Abstract: The article is devoted to different aspects of dagger use in the Caucasus region in the 19th century. The technique possibilities of cutting and stabbing were analyzed in depth as well as the cultural norms connected with these ways of dagger use. Indeed, contemporary ethnologists and linguists document it is cutting that must be practiced by a warrior attached to his dignity while stabbing was considered to be “too easy” to exercise. Consequently in accordance with the cultural norms and rules a warrior mustn’t have aimed to win a combat using the methods which were the easiest and strongest ones. The fight was probably imagined not just as a combination of more or less effective techniques but the way to show the supremacy of martial spirit.
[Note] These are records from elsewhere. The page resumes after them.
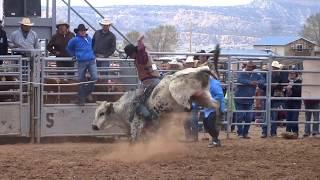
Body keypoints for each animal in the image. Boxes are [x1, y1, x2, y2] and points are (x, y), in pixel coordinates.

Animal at [91, 48, 219, 142]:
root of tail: (197, 70)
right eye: (95, 113)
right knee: (215, 104)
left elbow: (135, 142)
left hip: (176, 90)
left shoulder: (137, 126)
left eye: (102, 113)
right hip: (203, 96)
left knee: (188, 106)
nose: (94, 126)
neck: (125, 107)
The author presents a duel between initially equal warriors as a model revealing the implication of cutting and this type of strike with dagger was concluded to identify the right for exercising power. At the beginning of the one-to-one combat the status of warriors engaged in is the same while the final determination of winner and looser changes their social positions. In such a way dagger cutting affirms the highest level of masculinity in the military sense. Cutting appears to be an ideal strike for the demonstration of courage, fearlessness and bravery, disregard of wounds while stabbing because of its “extra” effectiveness as if eclipses the message of the combat and prevents to demonstrate valour to the full. It was more important not to kill the opponent during the duel but to excel him or at least not to permit to be excelled. Consequently in regard the warrior who did not manage to pass the fight honestly the restrictions could be lifted – it was not necessary to overcome an unsoldierly looser and hence he could be killed.

As the article shows the context best revealing the cultural ideas for stabbing is the brush between a beast and a man who can’t be equally strong. It goes as follows: the combat between men is considered as the real duel while the struggle with a beast is represented as an encounter between initially and principally unequal opponents – beast (the one which is deserved to struggle with) is definitely stronger than man. In other words there are two ideas of struggle or of war – the one is specifically manifested in the theriomachia while the other – in the combat between the equals.

Different aspects of dagger use make actual various ideas concerning the heroic spirit. The main conclusion of the text presumes cutting to correspond better to duel between the equals while stabbing to combat with the opponents whose strength is not identical. Two types of combat are somehow different and even counterposed but in bulk these are two cultural ways of heroic spirit representation.

Keywords: a Caucasus dagger, stabbing, cutting, a hero-warrior, a combat, a duel, a brush with a beast, theriomachia.